Like the duck, *Omega* was a completely original creation, with no roots in any extant Marvel character. Unlike Howard, who had made his first appearance in a “Man-Thing” story, *Omega the Unknown* even debuted as its own title. The series was my first long-term collaboration with Mary Skrenes, who is now my oldest and best friend and my collaborator on *Hard Time*. Much of *Omega*’s content was derived from personal experience, both mine and Mary’s. We drew heavily on our own childhoods for aspects of James-Michael’s story and on observation of our neighborhood — Hell’s Kitchen in New York, circa 1975 — for the setting of the book.

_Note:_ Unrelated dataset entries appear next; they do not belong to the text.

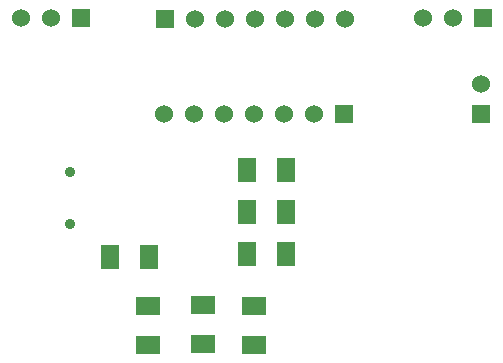
<source format=gbs>
G04 (created by PCBNEW (2013-may-18)-stable) date Mon Sep 19 14:24:48 2016*
%MOIN*%
G04 Gerber Fmt 3.4, Leading zero omitted, Abs format*
%FSLAX34Y34*%
G01*
G70*
G90*
G04 APERTURE LIST*
%ADD10C,0.00590551*%
%ADD11R,0.06X0.08*%
%ADD12R,0.08X0.06*%
%ADD13C,0.0354*%
%ADD14R,0.06X0.06*%
%ADD15C,0.06*%
G04 APERTURE END LIST*
G54D10*
G54D11*
X16535Y-21771D03*
X17835Y-21771D03*
X16535Y-23169D03*
X17835Y-23169D03*
G54D12*
X16771Y-26181D03*
X16771Y-24881D03*
X15059Y-26161D03*
X15059Y-24861D03*
G54D11*
X11968Y-23248D03*
X13268Y-23248D03*
G54D12*
X13228Y-24901D03*
X13228Y-26201D03*
G54D11*
X17835Y-20354D03*
X16535Y-20354D03*
G54D13*
X10649Y-20413D03*
X10649Y-22145D03*
G54D14*
X11000Y-15275D03*
G54D15*
X10000Y-15275D03*
X9000Y-15275D03*
G54D14*
X24385Y-15275D03*
G54D15*
X23385Y-15275D03*
X22385Y-15275D03*
G54D14*
X24350Y-18492D03*
G54D15*
X24350Y-17492D03*
G54D14*
X13799Y-15314D03*
G54D15*
X14799Y-15314D03*
X15799Y-15314D03*
X16799Y-15314D03*
X17799Y-15314D03*
X18799Y-15314D03*
X19799Y-15314D03*
G54D14*
X19763Y-18484D03*
G54D15*
X18763Y-18484D03*
X17763Y-18484D03*
X16763Y-18484D03*
X15763Y-18484D03*
X14763Y-18484D03*
X13763Y-18484D03*
M02*

</source>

*Omega* meant a lot to both of us. Its cancellation was painful. Learning that James-Michael’s story had been brought to a conclusion by another writer was infuriating. But at least that seemed to be the end of it. Decades went by, Marvel did nothing with the series, and both Mary and I allowed ourselves to believe they never would. I was convinced *Omega* had been forgotten, and that was fine with me.
I can be such an idiot sometimes…!
I should have known that *nothing* in comics is ever allowed to stay dead. Characters who get their brains blown out are routinely resurrected. No series is ever really cancelled anymore; it just lies dormant until some writer or artist successfully pitches a new “take” to the publisher. Above all, no trademark is ever permitted to slide into oblivion.
I decided to express my frustration in a post to the Yahoo Howard the Duck Group, which I thought would be a *slightly* less public venue than this blog. (Anyone can join and read a Yahoo group, of course, but joining requires a conscious expenditure of effort, which deters far more people than you might imagine.)
The ensuing discussion “escaped” onto the larger Internet. I was going to write a long post about it myself, but Rich Johnston has saved me the trouble by summing it up very neatly in his Lying in the Gutters column (see the section titled “Into the Unknown”) on Comic Book Resources.
Take a look at that column, and I’ll have a few personal notes to add here tomorrow.
(Rich’s sidebar on the Ultraverse characters is interesting, too.)